My understanding, based on discussions in Discord and on the content in this thread, is that our general policy is that we should not require CWs and, where we might be tempted to require CWs, instead require tagging or the presence of particular keywords so that people can filter out posts. There are then a few exceptions, which @Shel articulated to broad agreement as things which:

If you saw it on the street or saw someone looking at it in the office, it would shock and surprise you.

I think there are problems with this policy, and this thread exposes one of them. Self-harm content, including NSSI, is shocking to a lot of people. As someone who has engaged in NSSI in the past, shock and revulsion are the main reactions I got from non-self-harmers when they learned about my NSSI. That reaction is part of the stigmatization of NSSI.

If we believe, as that article argues, that:

Seeing pictures of food may seem very disgusting when you're in the throes of anorexia, but hiding it behind a CW like violence or gore validates the idea that food should be seen as being in the same category as something vile and shocking.

we must, then, believe that the same is true for requiring a CW for NSSI and discussions of suicide. We have to choose; either requiring a CW is stigmatizing, or it's not. If it's our policy that it is almost never the responsibility of the poster to create an opt-in for content others might find upsetting, but then choose to include NSSI and discussions of suicide in the short list of topics for which it's necessary to provide an opt-in experience, we are creating exactly the stigmatization those asking us not to require CWs - or, more troublingly, to require the absence of CWs for some topics - seek to avoid.

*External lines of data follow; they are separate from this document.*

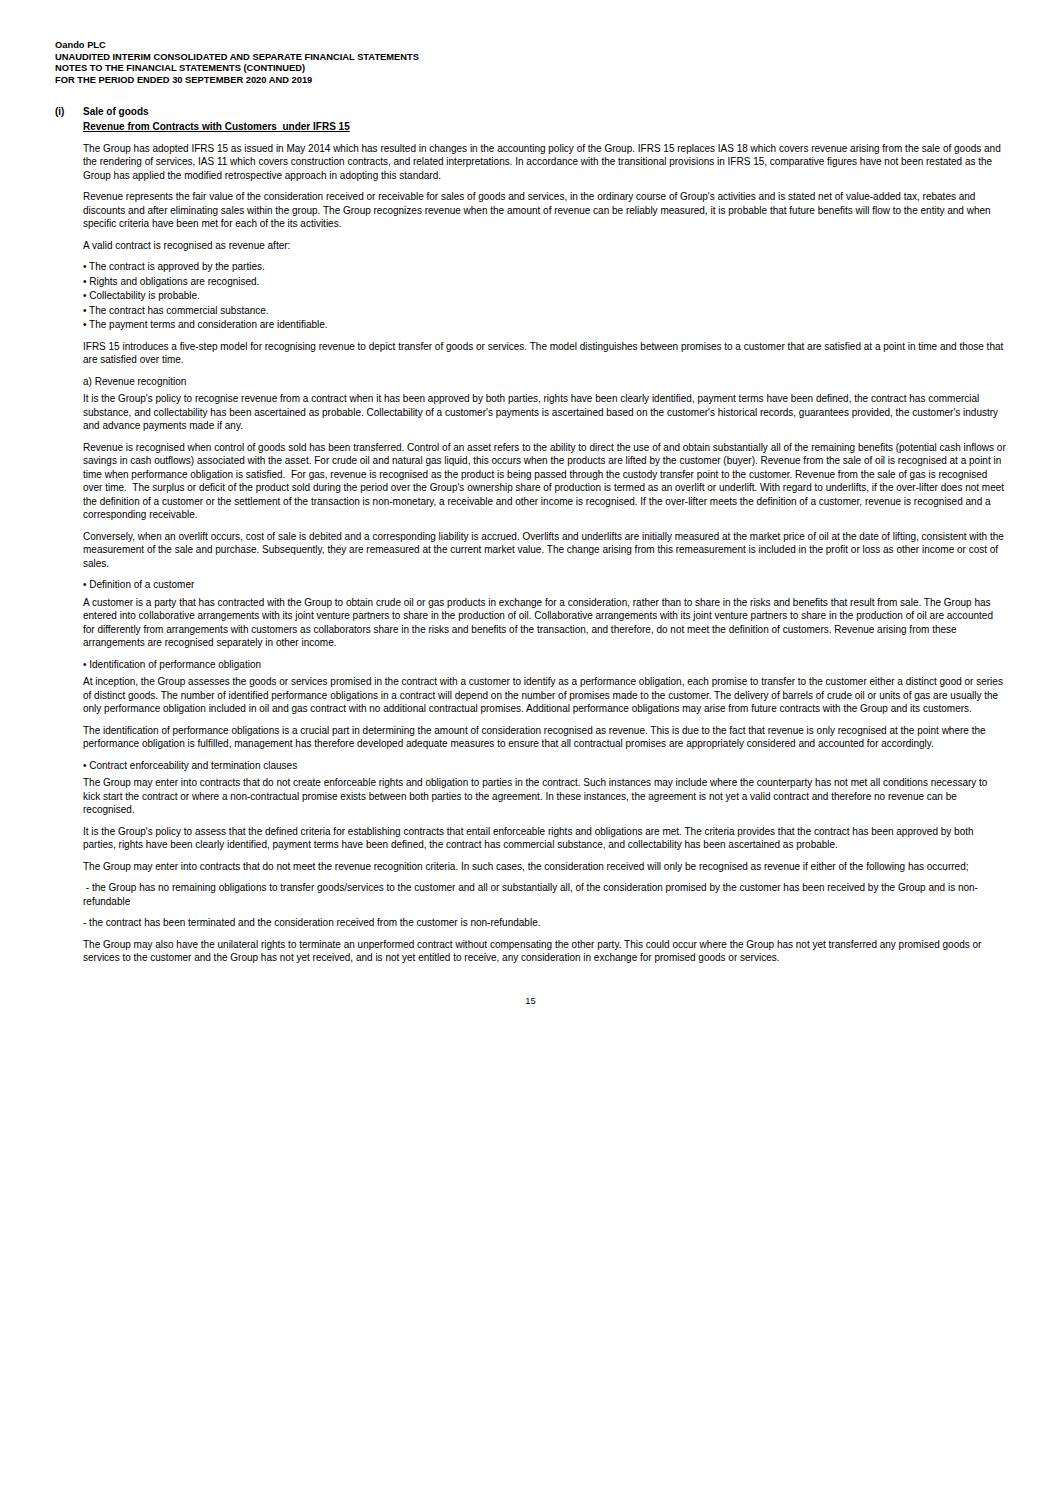Oando PLC
UNAUDITED INTERIM CONSOLIDATED AND SEPARATE FINANCIAL STATEMENTS
NOTES TO THE FINANCIAL STATEMENTS (CONTINUED)
FOR THE PERIOD ENDED 30 SEPTEMBER 2020 AND 2019
(i)
Sale of goods
Revenue from Contracts with Customers under IFRS 15
The Group has adopted IFRS 15 as issued in May 2014 which has resulted in changes in the accounting policy of the Group. IFRS 15 replaces IAS 18 which covers revenue arising from the sale of goods and the rendering of services, IAS 11 which covers construction contracts, and related interpretations. In accordance with the transitional provisions in IFRS 15, comparative figures have not been restated as the Group has applied the modified retrospective approach in adopting this standard.
Revenue represents the fair value of the consideration received or receivable for sales of goods and services, in the ordinary course of Group's activities and is stated net of value-added tax, rebates and discounts and after eliminating sales within the group. The Group recognizes revenue when the amount of revenue can be reliably measured, it is probable that future benefits will flow to the entity and when specific criteria have been met for each of the its activities.
A valid contract is recognised as revenue after:
• The contract is approved by the parties.
• Rights and obligations are recognised.
• Collectability is probable.
• The contract has commercial substance.
• The payment terms and consideration are identifiable.
IFRS 15 introduces a five-step model for recognising revenue to depict transfer of goods or services. The model distinguishes between promises to a customer that are satisfied at a point in time and those that are satisfied over time.
a) Revenue recognition
It is the Group's policy to recognise revenue from a contract when it has been approved by both parties, rights have been clearly identified, payment terms have been defined, the contract has commercial substance, and collectability has been ascertained as probable. Collectability of a customer's payments is ascertained based on the customer's historical records, guarantees provided, the customer's industry and advance payments made if any.
Revenue is recognised when control of goods sold has been transferred. Control of an asset refers to the ability to direct the use of and obtain substantially all of the remaining benefits (potential cash inflows or savings in cash outflows) associated with the asset. For crude oil and natural gas liquid, this occurs when the products are lifted by the customer (buyer). Revenue from the sale of oil is recognised at a point in time when performance obligation is satisfied. For gas, revenue is recognised as the product is being passed through the custody transfer point to the customer. Revenue from the sale of gas is recognised over time. The surplus or deficit of the product sold during the period over the Group's ownership share of production is termed as an overlift or underlift. With regard to underlifts, if the over-lifter does not meet the definition of a customer or the settlement of the transaction is non-monetary, a receivable and other income is recognised. If the over-lifter meets the definition of a customer, revenue is recognised and a corresponding receivable.
Conversely, when an overlift occurs, cost of sale is debited and a corresponding liability is accrued. Overlifts and underlifts are initially measured at the market price of oil at the date of lifting, consistent with the measurement of the sale and purchase. Subsequently, they are remeasured at the current market value. The change arising from this remeasurement is included in the profit or loss as other income or cost of sales.
• Definition of a customer
A customer is a party that has contracted with the Group to obtain crude oil or gas products in exchange for a consideration, rather than to share in the risks and benefits that result from sale. The Group has entered into collaborative arrangements with its joint venture partners to share in the production of oil. Collaborative arrangements with its joint venture partners to share in the production of oil are accounted for differently from arrangements with customers as collaborators share in the risks and benefits of the transaction, and therefore, do not meet the definition of customers. Revenue arising from these arrangements are recognised separately in other income.
• Identification of performance obligation
At inception, the Group assesses the goods or services promised in the contract with a customer to identify as a performance obligation, each promise to transfer to the customer either a distinct good or series of distinct goods. The number of identified performance obligations in a contract will depend on the number of promises made to the customer. The delivery of barrels of crude oil or units of gas are usually the only performance obligation included in oil and gas contract with no additional contractual promises. Additional performance obligations may arise from future contracts with the Group and its customers.
The identification of performance obligations is a crucial part in determining the amount of consideration recognised as revenue. This is due to the fact that revenue is only recognised at the point where the performance obligation is fulfilled, management has therefore developed adequate measures to ensure that all contractual promises are appropriately considered and accounted for accordingly.
• Contract enforceability and termination clauses
The Group may enter into contracts that do not create enforceable rights and obligation to parties in the contract. Such instances may include where the counterparty has not met all conditions necessary to kick start the contract or where a non-contractual promise exists between both parties to the agreement. In these instances, the agreement is not yet a valid contract and therefore no revenue can be recognised.
It is the Group's policy to assess that the defined criteria for establishing contracts that entail enforceable rights and obligations are met. The criteria provides that the contract has been approved by both parties, rights have been clearly identified, payment terms have been defined, the contract has commercial substance, and collectability has been ascertained as probable.
The Group may enter into contracts that do not meet the revenue recognition criteria. In such cases, the consideration received will only be recognised as revenue if either of the following has occurred;
- the Group has no remaining obligations to transfer goods/services to the customer and all or substantially all, of the consideration promised by the customer has been received by the Group and is non-refundable
- the contract has been terminated and the consideration received from the customer is non-refundable.
The Group may also have the unilateral rights to terminate an unperformed contract without compensating the other party. This could occur where the Group has not yet transferred any promised goods or services to the customer and the Group has not yet received, and is not yet entitled to receive, any consideration in exchange for promised goods or services.
15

I think this thread, and its discussion in Zulip, is evidence that we need to have an explicit conversation about the League's overall philosophy on CWs before we decide on policies like this one. I have created two threads to discuss separate issues related to this:

That said, were I asked to vote today on the idea that CWs should be required for "self harm", whether that's discussion or informational material, whether related to suicide or NSSI, I would vote no based on the principles articulated above.